Proving that the size of a set containing all unique elements of a series of subsets of a set Ω is equal to this summation?

Question

Let $Ω$ be a finite set. Let $A_1,...,A_n$ be finite subsets of $Ω$. For $S$, a nonempty subset of $\{1,2,...,n\}$ define $A_S = \cap_{i\in S}A_i$.

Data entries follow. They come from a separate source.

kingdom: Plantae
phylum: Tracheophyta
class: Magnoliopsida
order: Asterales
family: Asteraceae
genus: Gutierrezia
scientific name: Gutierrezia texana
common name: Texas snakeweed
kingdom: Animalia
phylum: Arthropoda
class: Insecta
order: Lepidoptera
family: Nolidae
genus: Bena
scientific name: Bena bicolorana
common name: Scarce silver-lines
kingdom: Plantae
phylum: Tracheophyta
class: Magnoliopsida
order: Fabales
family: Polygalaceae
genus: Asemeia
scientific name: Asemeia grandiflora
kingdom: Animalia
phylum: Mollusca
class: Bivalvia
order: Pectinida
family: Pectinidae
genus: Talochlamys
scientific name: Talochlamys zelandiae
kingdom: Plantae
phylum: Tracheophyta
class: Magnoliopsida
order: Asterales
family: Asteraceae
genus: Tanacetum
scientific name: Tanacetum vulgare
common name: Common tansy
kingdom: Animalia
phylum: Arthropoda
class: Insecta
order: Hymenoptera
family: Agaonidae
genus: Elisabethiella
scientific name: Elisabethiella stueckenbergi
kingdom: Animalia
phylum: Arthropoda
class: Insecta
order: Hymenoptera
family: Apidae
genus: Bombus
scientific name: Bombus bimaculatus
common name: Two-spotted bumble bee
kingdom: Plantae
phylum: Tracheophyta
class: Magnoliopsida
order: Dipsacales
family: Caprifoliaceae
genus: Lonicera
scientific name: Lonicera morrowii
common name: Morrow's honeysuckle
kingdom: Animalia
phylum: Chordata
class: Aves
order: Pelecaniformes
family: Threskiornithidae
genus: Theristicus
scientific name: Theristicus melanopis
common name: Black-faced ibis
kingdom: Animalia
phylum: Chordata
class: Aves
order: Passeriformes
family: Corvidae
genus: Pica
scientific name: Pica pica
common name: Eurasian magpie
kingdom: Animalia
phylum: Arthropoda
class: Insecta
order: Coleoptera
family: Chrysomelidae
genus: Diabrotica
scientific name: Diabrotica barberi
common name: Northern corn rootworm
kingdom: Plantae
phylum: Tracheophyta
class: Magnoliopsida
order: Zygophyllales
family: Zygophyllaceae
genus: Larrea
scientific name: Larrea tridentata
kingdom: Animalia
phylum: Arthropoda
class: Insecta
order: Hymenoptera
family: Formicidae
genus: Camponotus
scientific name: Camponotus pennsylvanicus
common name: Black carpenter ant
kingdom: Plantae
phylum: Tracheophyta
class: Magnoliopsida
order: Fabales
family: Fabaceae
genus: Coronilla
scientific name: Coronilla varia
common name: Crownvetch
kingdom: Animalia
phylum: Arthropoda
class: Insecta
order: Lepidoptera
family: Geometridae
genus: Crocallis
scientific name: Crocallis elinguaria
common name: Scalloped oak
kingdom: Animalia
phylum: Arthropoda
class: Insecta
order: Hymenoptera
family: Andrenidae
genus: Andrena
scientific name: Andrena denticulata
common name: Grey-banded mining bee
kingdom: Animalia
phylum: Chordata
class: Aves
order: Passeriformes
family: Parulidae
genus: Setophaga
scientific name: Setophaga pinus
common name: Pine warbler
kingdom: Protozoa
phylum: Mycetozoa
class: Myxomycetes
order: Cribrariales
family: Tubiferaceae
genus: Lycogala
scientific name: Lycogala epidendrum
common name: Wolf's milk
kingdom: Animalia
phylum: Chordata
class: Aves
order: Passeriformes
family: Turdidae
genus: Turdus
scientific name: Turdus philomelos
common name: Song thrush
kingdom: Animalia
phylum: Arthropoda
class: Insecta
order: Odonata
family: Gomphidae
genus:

Let $Y$ be the set of elements of $Ω$ that are in exactly one of the sets $A_1,...,A_n$. Prove that: $|Y| = \sum_{S\subseteq [n]:S \not= \varnothing} (−1)^{|S|−1}|S| · |A_S |$

I have no idea how to do this problem. I attempted to partition the RHS (the sum) along possible values for $|S|$, to get the double sum $\sum_{i=1}^{n}\binom{n}{k}k(-1)^{k-1}\sum_{S\subseteq [n]:|S|=k}|A_S|$, but I think that summation might be slightly off and in any case, I haven't been able to advance past that. Any thoughts?

Answer 1

This is a special case of the Generalised inclusion-exclusion principle: If there are $a_k$ ways to choose $k$ out of $n$ conditions and fulfill them, then there are

$$ \sum_{k=j}^n(-1)^{k-j}\binom kja_k $$

ways to fulfill exactly $j$ of the conditions. In the present case, the conditions are membership in the $A_i$. There are

$$ a_k=\sum_{S\subset[n]\atop |S|=k}|A_S| $$

ways to choose $k$ conditions and fulfil them, so there are

$$ \sum_{k=1}^n(-1)^{k-1}\binom k1a_k=\sum_{S\subset[n]\atop S\ne\emptyset}(-1)^{|S|-1}|S||A_S| $$

ways to fulfil exactly $j=1$ of them.

For more on this generalized inclusion–exclusion principle see the comments and answers under the question linked to above.